**ITEMS:**
[Begin]
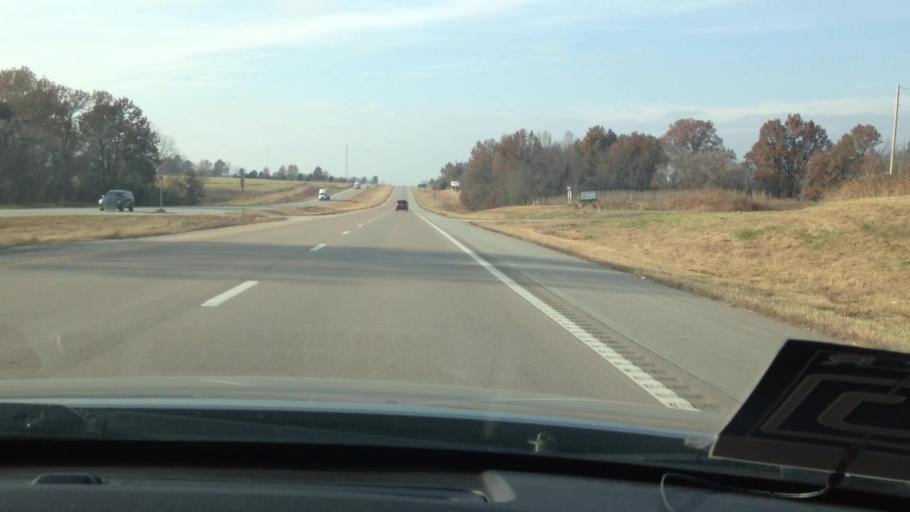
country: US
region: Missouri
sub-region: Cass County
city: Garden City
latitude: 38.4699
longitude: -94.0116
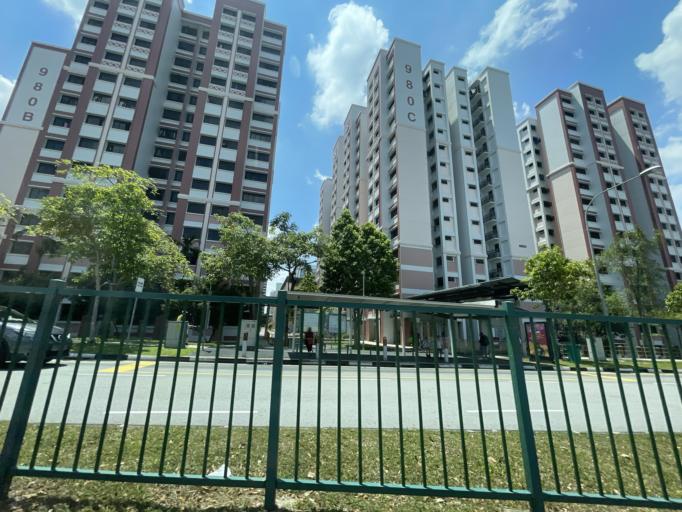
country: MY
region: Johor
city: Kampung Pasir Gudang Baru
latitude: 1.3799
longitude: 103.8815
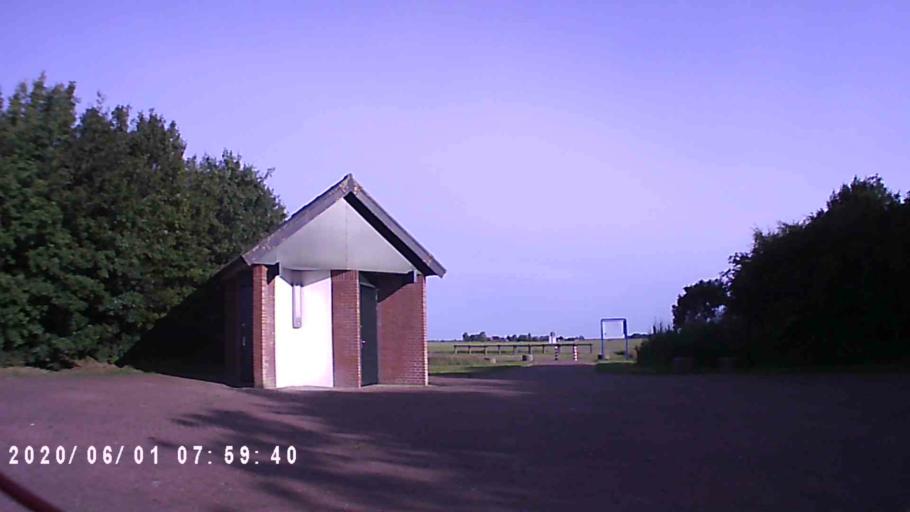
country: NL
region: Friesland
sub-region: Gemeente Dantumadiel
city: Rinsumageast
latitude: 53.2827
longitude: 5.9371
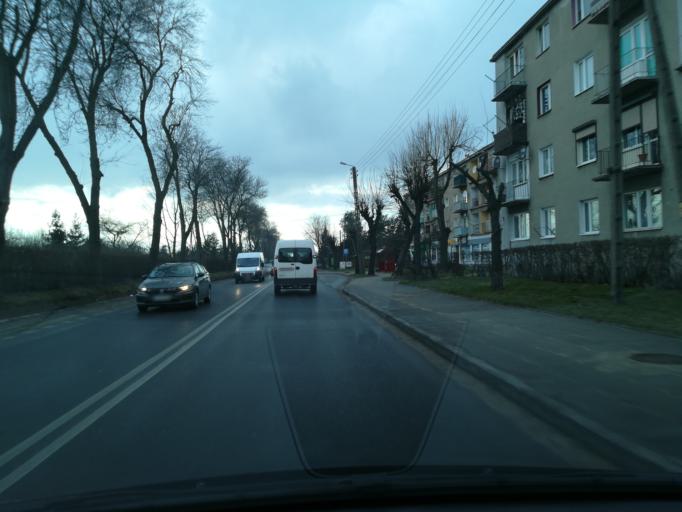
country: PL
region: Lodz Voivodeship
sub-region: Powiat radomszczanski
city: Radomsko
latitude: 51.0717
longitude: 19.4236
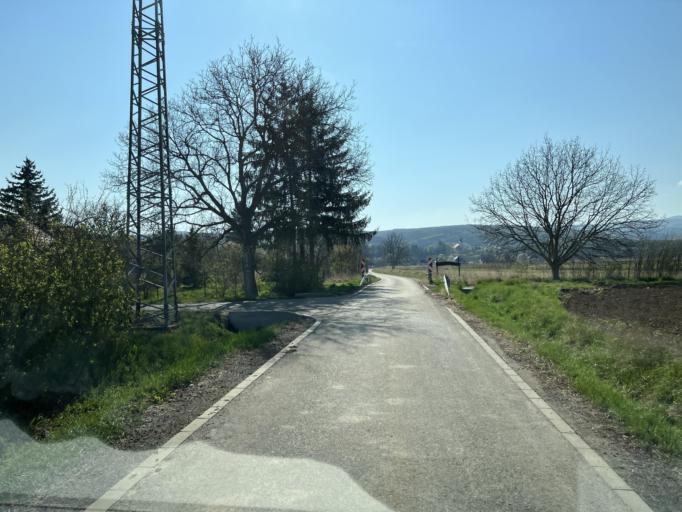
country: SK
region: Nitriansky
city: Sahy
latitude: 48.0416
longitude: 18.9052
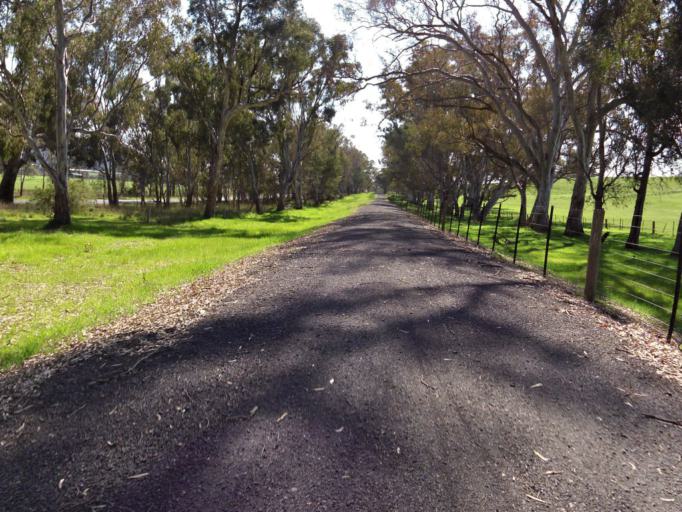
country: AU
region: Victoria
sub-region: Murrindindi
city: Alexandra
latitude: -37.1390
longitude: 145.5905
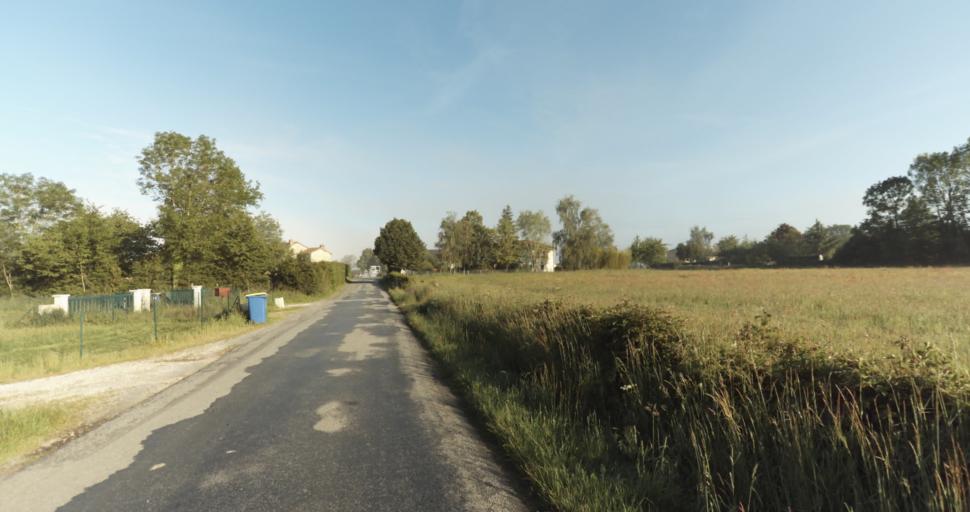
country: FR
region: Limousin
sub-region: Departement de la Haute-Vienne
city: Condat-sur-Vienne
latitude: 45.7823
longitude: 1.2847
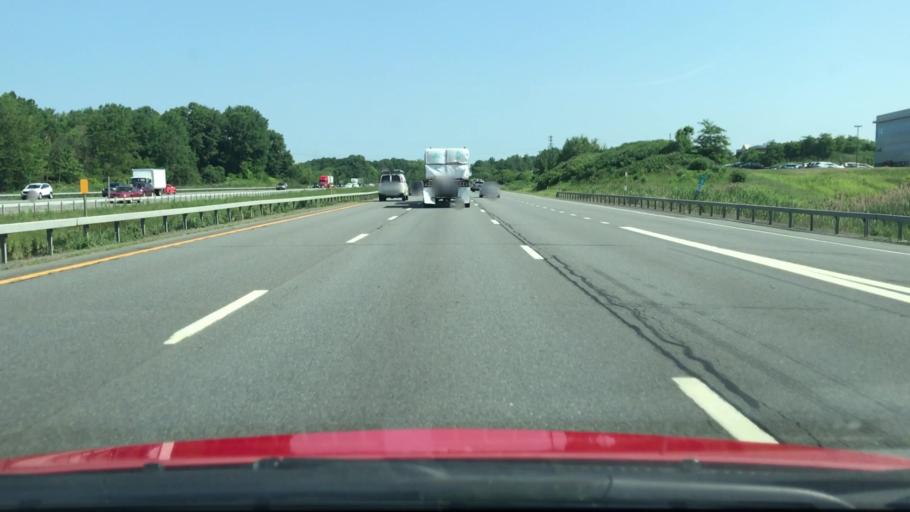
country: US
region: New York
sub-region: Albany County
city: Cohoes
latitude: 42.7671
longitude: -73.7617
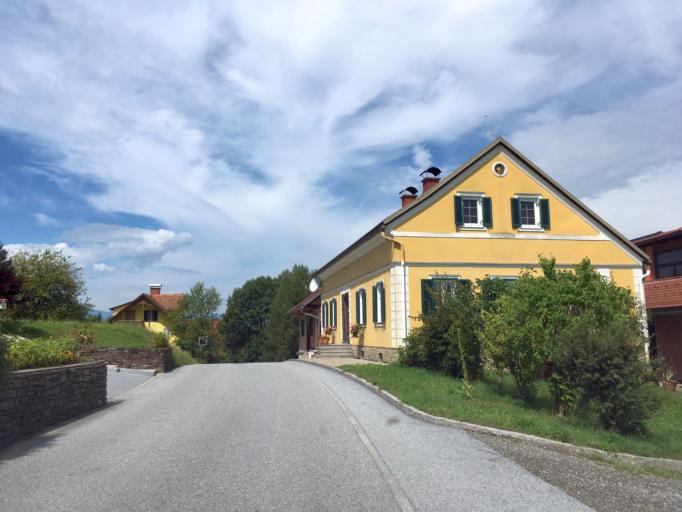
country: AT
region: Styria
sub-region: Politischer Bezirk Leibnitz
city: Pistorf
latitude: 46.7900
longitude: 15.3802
[End]
Rewrite every item with "latitude" replaced by "lat" and nothing else changed, and omit the pictures.

country: US
region: Missouri
sub-region: Cass County
city: Garden City
lat: 38.4699
longitude: -94.0116
country: MY
region: Johor
city: Kampung Pasir Gudang Baru
lat: 1.3799
longitude: 103.8815
country: NL
region: Friesland
sub-region: Gemeente Dantumadiel
city: Rinsumageast
lat: 53.2827
longitude: 5.9371
country: PL
region: Lodz Voivodeship
sub-region: Powiat radomszczanski
city: Radomsko
lat: 51.0717
longitude: 19.4236
country: SK
region: Nitriansky
city: Sahy
lat: 48.0416
longitude: 18.9052
country: AU
region: Victoria
sub-region: Murrindindi
city: Alexandra
lat: -37.1390
longitude: 145.5905
country: FR
region: Limousin
sub-region: Departement de la Haute-Vienne
city: Condat-sur-Vienne
lat: 45.7823
longitude: 1.2847
country: US
region: New York
sub-region: Albany County
city: Cohoes
lat: 42.7671
longitude: -73.7617
country: AT
region: Styria
sub-region: Politischer Bezirk Leibnitz
city: Pistorf
lat: 46.7900
longitude: 15.3802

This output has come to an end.